**SUPPLIED RECORDS**

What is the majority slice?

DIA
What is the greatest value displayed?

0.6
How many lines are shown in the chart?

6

--

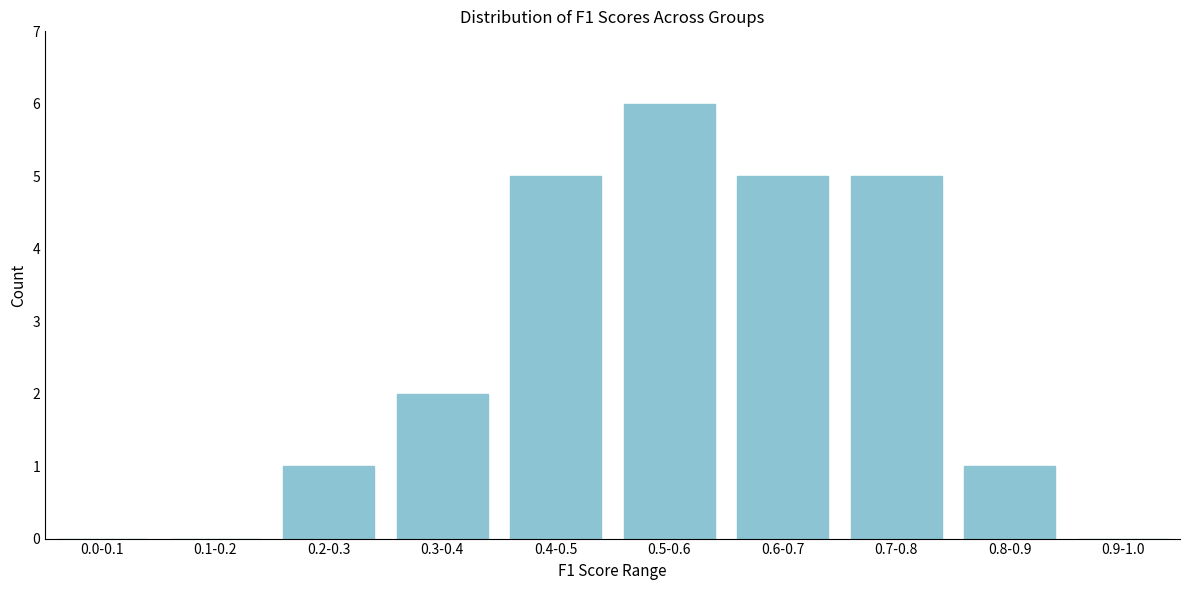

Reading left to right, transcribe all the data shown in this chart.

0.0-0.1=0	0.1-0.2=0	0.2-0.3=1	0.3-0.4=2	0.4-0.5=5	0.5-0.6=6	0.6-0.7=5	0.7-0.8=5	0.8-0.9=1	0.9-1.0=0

...

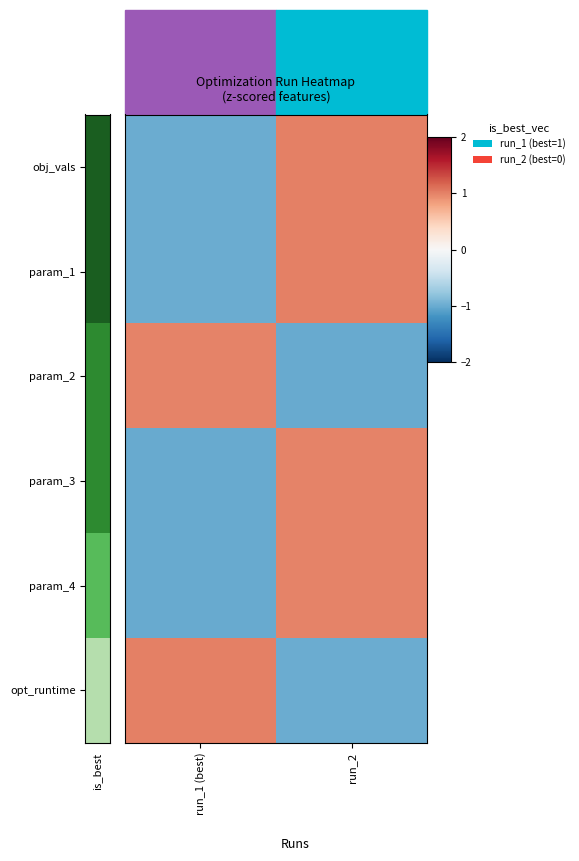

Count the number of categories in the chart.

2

**WHAT YOU NEED TO DO**
Copy the lines above word for word, beginning at the line that contains "What is the majority slice?" and going on through the line that contains "How many lines are shown in the chart?".

**SOLUTION FOR THIS EXERCISE**
What is the majority slice?

DIA
What is the greatest value displayed?

0.6
How many lines are shown in the chart?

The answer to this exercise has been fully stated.